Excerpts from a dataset
- Opening Delimiter -
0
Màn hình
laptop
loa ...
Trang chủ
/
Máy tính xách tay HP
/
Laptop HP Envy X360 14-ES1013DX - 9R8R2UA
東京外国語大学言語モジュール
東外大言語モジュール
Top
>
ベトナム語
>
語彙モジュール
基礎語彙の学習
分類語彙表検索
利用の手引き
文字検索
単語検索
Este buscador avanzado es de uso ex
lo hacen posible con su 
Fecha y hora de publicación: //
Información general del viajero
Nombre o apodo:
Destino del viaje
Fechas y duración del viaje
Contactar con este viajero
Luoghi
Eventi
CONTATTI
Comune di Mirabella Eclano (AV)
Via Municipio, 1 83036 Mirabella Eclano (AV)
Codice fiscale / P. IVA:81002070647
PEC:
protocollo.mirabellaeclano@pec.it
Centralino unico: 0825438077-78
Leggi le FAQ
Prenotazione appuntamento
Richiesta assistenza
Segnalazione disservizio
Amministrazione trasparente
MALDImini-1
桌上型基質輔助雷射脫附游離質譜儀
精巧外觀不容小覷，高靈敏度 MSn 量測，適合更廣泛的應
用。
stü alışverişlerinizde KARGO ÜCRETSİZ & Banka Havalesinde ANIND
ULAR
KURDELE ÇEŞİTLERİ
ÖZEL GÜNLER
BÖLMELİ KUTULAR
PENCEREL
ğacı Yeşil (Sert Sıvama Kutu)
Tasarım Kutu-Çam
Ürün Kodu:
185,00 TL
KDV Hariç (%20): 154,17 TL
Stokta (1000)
- Closing Delimiter -
- Opening Delimiter -
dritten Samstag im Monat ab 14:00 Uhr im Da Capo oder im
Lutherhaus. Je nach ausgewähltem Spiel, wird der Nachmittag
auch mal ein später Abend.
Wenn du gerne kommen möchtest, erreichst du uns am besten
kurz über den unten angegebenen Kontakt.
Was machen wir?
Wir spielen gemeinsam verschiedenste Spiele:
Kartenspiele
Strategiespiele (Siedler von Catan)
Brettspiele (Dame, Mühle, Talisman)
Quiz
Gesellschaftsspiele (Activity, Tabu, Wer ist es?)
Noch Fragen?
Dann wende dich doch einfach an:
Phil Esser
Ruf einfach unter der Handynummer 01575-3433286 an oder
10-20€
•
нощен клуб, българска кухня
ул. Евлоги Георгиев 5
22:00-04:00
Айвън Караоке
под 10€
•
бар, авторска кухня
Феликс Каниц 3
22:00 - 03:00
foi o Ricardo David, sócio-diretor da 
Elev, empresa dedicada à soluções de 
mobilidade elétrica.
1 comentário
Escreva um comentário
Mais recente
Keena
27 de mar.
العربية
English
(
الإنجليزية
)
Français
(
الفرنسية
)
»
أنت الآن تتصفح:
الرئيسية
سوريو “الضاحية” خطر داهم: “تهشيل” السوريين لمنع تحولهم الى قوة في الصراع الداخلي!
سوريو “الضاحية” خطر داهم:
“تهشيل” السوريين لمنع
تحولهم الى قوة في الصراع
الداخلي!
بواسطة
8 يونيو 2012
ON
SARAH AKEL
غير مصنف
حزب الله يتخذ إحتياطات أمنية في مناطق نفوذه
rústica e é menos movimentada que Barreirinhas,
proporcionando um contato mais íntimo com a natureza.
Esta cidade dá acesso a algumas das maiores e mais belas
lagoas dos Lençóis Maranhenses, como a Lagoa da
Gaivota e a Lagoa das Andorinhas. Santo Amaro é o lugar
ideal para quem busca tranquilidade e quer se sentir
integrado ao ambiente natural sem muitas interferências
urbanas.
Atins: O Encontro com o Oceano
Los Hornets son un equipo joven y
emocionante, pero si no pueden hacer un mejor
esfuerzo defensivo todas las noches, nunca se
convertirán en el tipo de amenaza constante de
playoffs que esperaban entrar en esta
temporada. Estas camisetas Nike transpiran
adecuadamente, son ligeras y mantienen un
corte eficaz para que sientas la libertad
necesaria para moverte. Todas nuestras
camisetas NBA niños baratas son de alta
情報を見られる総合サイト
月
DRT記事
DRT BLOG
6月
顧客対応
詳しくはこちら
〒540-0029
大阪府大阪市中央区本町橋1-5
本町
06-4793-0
- Closing Delimiter -
- Opening Delimiter -
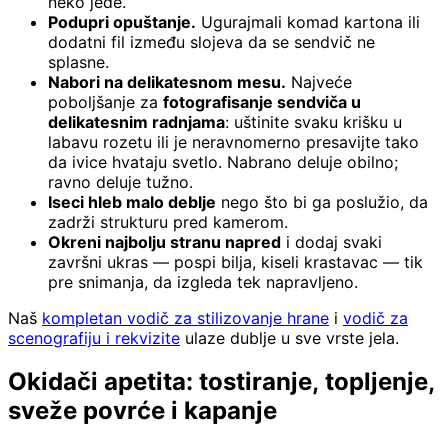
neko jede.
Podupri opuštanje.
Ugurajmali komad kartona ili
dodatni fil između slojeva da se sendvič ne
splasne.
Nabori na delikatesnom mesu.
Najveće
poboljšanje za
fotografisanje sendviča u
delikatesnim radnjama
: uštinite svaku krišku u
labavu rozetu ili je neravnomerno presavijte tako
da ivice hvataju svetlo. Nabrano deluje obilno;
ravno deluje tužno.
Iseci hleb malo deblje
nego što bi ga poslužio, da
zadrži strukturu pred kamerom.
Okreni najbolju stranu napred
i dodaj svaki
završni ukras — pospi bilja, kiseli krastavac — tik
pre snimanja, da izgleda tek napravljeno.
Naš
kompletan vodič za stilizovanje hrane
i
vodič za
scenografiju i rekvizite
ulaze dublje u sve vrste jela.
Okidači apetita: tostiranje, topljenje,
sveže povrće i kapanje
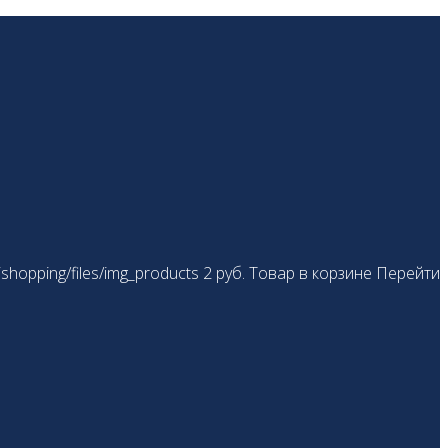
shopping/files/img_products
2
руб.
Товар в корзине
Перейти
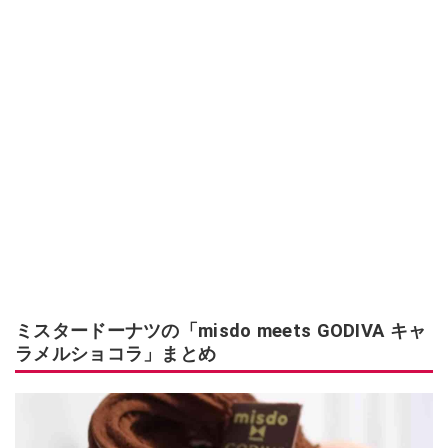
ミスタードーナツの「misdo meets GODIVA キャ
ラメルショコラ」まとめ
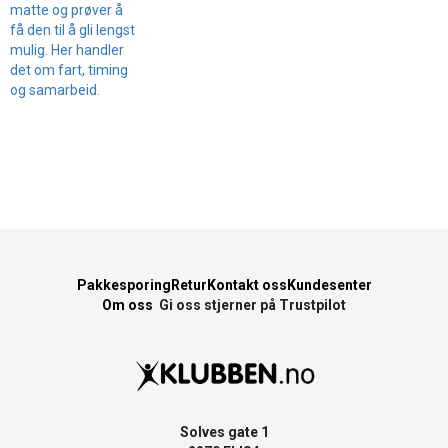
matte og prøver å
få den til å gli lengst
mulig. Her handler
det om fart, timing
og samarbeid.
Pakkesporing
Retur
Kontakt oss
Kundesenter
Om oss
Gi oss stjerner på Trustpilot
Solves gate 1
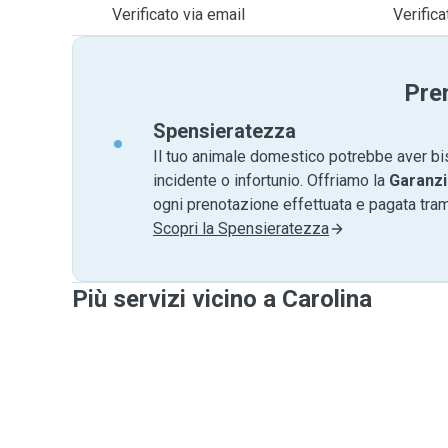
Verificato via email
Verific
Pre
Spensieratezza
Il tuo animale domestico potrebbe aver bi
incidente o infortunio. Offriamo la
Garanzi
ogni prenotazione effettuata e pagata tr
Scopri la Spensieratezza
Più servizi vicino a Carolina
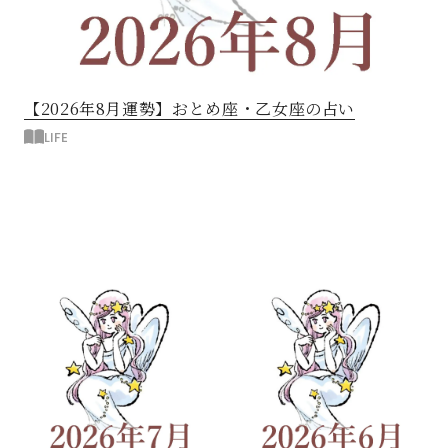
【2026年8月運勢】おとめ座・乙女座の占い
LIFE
- Closing Delimiter -
_Exercise details_.
Reproduce the data above exactly, but only from the line containing "kompletan vodič za stilizovanje hrane" through the line containing "Kontakt oss"; skip the pictures.

_Result_.
kompletan vodič za stilizovanje hrane
i
vodič za
scenografiju i rekvizite
ulaze dublje u sve vrste jela.
Okidači apetita: tostiranje, topljenje,
sveže povrće i kapanje
shopping/files/img_products
2
руб.
Товар в корзине
Перейти
ミスタードーナツの「misdo meets GODIVA キャ
ラメルショコラ」まとめ
matte og prøver å
få den til å gli lengst
mulig. Her handler
det om fart, timing
og samarbeid.
Pakkesporing
Retur
Kontakt oss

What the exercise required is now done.